Learning low-dimensional representations of single-cell transcriptomics has become instrumental to its downstream analysis. The state of the art is currently represented by neural network models, such as variational autoencoders, which use a variational approximation of the likelihood for inference.

RESULTS

We here present the Deep Generative Decoder (DGD), a simple generative model that computes model parameters and representations directly via maximum a posteriori estimation. The DGD handles complex parameterized latent distributions naturally unlike variational autoencoders, which typically use a fixed Gaussian distribution, because of the complexity of adding other types. We first show its general functionality on a commonly used benchmark set, Fashion-MNIST. Secondly, we apply the model to multiple single-cell datasets. Here, the DGD learns low-dimensional, meaningful, and well-structured latent representations with sub-clustering beyond the provided labels. The advantages of this approach are its simplicity and its capability to provide representations of much smaller dimensionality than a comparable variational autoencoder.

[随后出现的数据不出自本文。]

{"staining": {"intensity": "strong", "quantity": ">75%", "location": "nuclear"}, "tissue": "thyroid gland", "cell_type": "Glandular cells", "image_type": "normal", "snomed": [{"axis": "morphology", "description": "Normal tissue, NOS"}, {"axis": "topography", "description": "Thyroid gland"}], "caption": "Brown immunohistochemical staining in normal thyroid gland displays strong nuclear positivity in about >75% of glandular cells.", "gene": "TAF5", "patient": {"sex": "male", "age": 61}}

AVAILABILITY AND IMPLEMENTATION

scDGD is available as a python package at https://github.com/Center-for-Health-Data-Science/scDGD. The remaining code is made available here: https://github.com/Center-for-Health-Data-Science/dgd.

摘要

动机

学习单细胞转录组学的低维表示已经成为其下游分析的重要手段。目前的技术水平代表是神经网络模型，如变分自动编码器，它使用似然的变分逼近进行推理。

结果

我们在这里提出了深度生成解码器（DGD），这是一种简单的生成模型，它通过最大后验估计直接计算模型参数和表示。与变分自动编码器不同，DGD 可以处理复杂的参数化潜在分布，因为添加其他类型的分布通常很复杂。我们首先在常用的基准集 Fashion-MNIST 上展示了它的一般功能。其次，我们将模型应用于多个单细胞数据集。在这里，DGD 学习到了低维的、有意义的、结构良好的潜在表示，并在提供的标签之外进行了子聚类。这种方法的优点是它的简单性，以及它能够提供比可比变分自动编码器小得多的维度的表示。